Oct. 20, 1997 · Page
||©1997 San Francisco Examiner|
EXAMINER MUSIC CRITIC
IN SUPPORT OF a 1912 textile strike, James Oppenheim wrote a poem with the line, "Hearts starve as well as bodies." " Bread and roses! Bread and Roses!" ended each stanza.
In 1974, singer / social activist Mimi Farina formed "Bread & Roses," an organization that brings free, live entertainment to institutionalized people. Bread & Roses held its first Festival of Acoustic Music in Berkeley's Greek Theater in 1977, beginning an annual tradition that has continued in various forms and venues.
"Music is a healing force - the spirit of Bread & Roses," said Farina on Saturday evening, standing on the makeshift stage in the Cell House Dining Hall on Alcatraz.
As famed musical entertainer Jon Hendricks began his "Evolution of the Blues" benefit show (the evening's entertainment), many in the audience of more than 400 reflected on their ironic situation. For the night, we were incarcerated if not institutionalized, surrounded by the walls, barred windows and doors of what was once the most secured and infamous prison in the country. We were, like most of Bread & Roses' 400 audiences in the course of a year, anticipating a musical presentation that would raise our spirits, bring us "music from on high," as Hendricks put it in introducing "Steal Away," as sung by the Oakland Interfaith Gospel Choir Ensemble.

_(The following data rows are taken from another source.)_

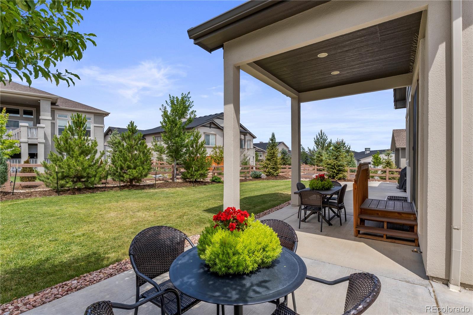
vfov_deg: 71.1
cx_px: 236
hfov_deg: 94.0
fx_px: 221
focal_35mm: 17
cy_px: 158
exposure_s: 1/250
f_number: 8
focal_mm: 11.2
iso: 125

"It All Began In The House of The Lord," proclaimed Hendricks as he narrated his poetic lines, sang the songs and brought forth other "Evolution of The Blues" performers. With percussionist Babatunde playing the conga drums, Hendricks then took us to "Mother Africa," then onto a slave-carrying ship bound for the Caribbean, then to the American south. An auction scene featured a whip-snapping Gary Goodrow of the old "Committee" cast (Farina also was a member).
Then to "That's Enough" by the choir, featuring the evening's finest voice, that of Barbara Traylor of Oakland. Her performance, later, on "Something's Got A Hold on Me" was an even grander display of gospel singing. Pianist-singer Les McCann took over for Ed Kelly on this and some of the evening's other numbers.
"Everyone smiles when Buddy Bolden plays; you can hear him for miles," comments Hendricks about the "first jazz cornetist," when he gets into his "Three Jazz Messiahs" routine. Bolden of course, wasn't the first Jazz Messiah - that was Louis Armstrong - and as Hendricks sang his "Satchmo," trumpeter Allen Smith blew two magnificent Armstrong-like solo choruses.
Hendricks' second Jazz Messiah is saxist Lester "Pres" Young. When the stage quintet got rolling, like the Reno Club band in old Kansas City, tenor saxist Robert Stewart's hot solo got the crowd cheering. Charlie "Yardbird" Parker is Messiah Number Three, celebrated by bebop scatting by Hendricks.
"See See Rider" is one of Hendricks' best song-stories - circuit riders coming through town, "hittin' on somebody else's old lady then splitting." Watching some of the gospel singers' reactions to those lines and, "Where did you stay last night? Your shoes ain't laced and your clothes don't fit just right," was quite a treat. Hendricks sang "See See Rider" in the late Jimmy Witherspoon's style, perhaps as a tribute to 'Spoon, who sang it at the "Evolution's" first performance (at Monterey) in 1960.
After "Chain Gang," and his marvelous "New York, New York" poetry routine, leading into a lot of "Hotsy Totsy Club" and "wino" jokes, Hendricks led a singalong on "Gimme That Wine." After his daughter Michelle's gorgeous "Mood Indigo" vocal (Smith on muted trumpet), the father and daughter got to "Everybody's Boppin' " and eventually Judith Hendricks' joined her husband and daughter to sing the Annie Ross lines in the Lambert, Hendricks and Ross classic, "Jumpin' at the Woodside."
Before the show ended, McCann and the crowd went on a spree singing and bopping to his "Compared To What," followed by the choir's singing and clapping to "Signify" as they paraded off stage.
A benefit for Bread & Roses, the boat ride to Alcatraz, the private tours of the facility, a panel discussion ( "Forgiveness and Reconciliation" ) and Hendricks' presentation, defined the spirit of Bread & Roses.